Text section
::::
Recording Setup: The microphone was placed at the edge of the lowest stone ledge, less than 1 foot from the edge and facing into the courtyard. The balloon was held 2.5 feet away from the microphone to combat ambient noise from outdoor sounds.

Reverberation Time:

30 db Decay: 0.36 s

50 db Decay: 0.94 s

60 db Decay: 1.36 s

Decay to background level: 1.55 s

Acoustic Description: We see in the spectrogram above that the background noise of the space is only the 400 Hz and below range. The balloon pop is clearly seen as we have more intense presence of frequencies throughout the spectrum as it is popped. In the spectrogram, we see not just the decaying of the overall sound to the background noise, but can see that the higher frequencies fall out first, while middle frequencies (up to about 1000 Hz) remain for the longest. Overall, the reverb time of 1.36 s is fairly fast. The courtyard echoes sounds, though the echo is not contained in the recording, but the length of the pop is sustained only for the brief moment. The stone walls reflect the sound back, but the steps and floor are more porous, and absorb the sound.

The longer sustained middle frequencies seen in the spectrogram may almost be taken for a muddiness in sound; what sounds that do carry are carried indistinctly. The rest of the reverberation is a general woosh of air that might almost be confused with the wind knocking down a chair or table. Still, the reflection off of the walls is audible in the recording.

It is of note that this courtyard is referred to sometimes as the “Shakespeare Plaza,” as the hope is that it will be a live performance space. Given the echoing and muddiness, it may prove to be an unwise decision, but as the space is untested for such performances as of 3/6/14, only time will tell.
::::
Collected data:
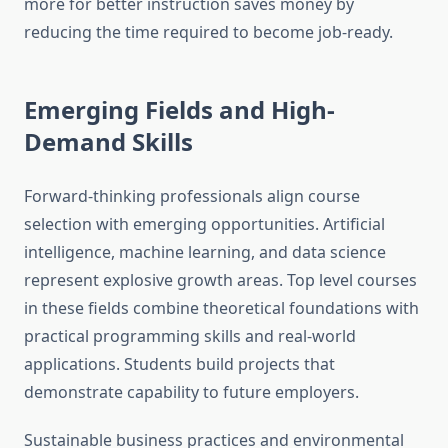
more for better instruction saves money by
reducing the time required to become job-ready.
Emerging Fields and High-
Demand Skills
Forward-thinking professionals align course
selection with emerging opportunities. Artificial
intelligence, machine learning, and data science
represent explosive growth areas. Top level courses
in these fields combine theoretical foundations with
practical programming skills and real-world
applications. Students build projects that
demonstrate capability to future employers.
Sustainable business practices and environmental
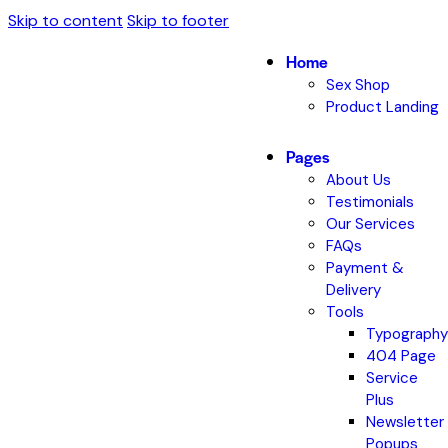
Skip to content
Skip to footer
Home
Sex Shop
Product Landing
Pages
About Us
Testimonials
Our Services
FAQs
Payment &
Delivery
Tools
Typography
404 Page
Service
Plus
Newsletter
Popups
::::
Exercise set
- a) Reproduce the passage of the courtyard acoustics text that begins with the words containing "Acoustic Description: We" and ends with "absorb the sound.".
- b) In the rows, starting at the beginning and ending with the line that contains "Sustainable business practices", change "explosive growth" to "rapid growth" and keep everything else the same. Return only those lines, and leave out the pictures.

Responses to the tasks
- a)
Acoustic Description: We see in the spectrogram above that the background noise of the space is only the 400 Hz and below range. The balloon pop is clearly seen as we have more intense presence of frequencies throughout the spectrum as it is popped. In the spectrogram, we see not just the decaying of the overall sound to the background noise, but can see that the higher frequencies fall out first, while middle frequencies (up to about 1000 Hz) remain for the longest. Overall, the reverb time of 1.36 s is fairly fast. The courtyard echoes sounds, though the echo is not contained in the recording, but the length of the pop is sustained only for the brief moment. The stone walls reflect the sound back, but the steps and floor are more porous, and absorb the sound.

- b)
more for better instruction saves money by
reducing the time required to become job-ready.
Emerging Fields and High-
Demand Skills
Forward-thinking professionals align course
selection with emerging opportunities. Artificial
intelligence, machine learning, and data science
represent rapid growth areas. Top level courses
in these fields combine theoretical foundations with
practical programming skills and real-world
applications. Students build projects that
demonstrate capability to future employers.
Sustainable business practices and environmental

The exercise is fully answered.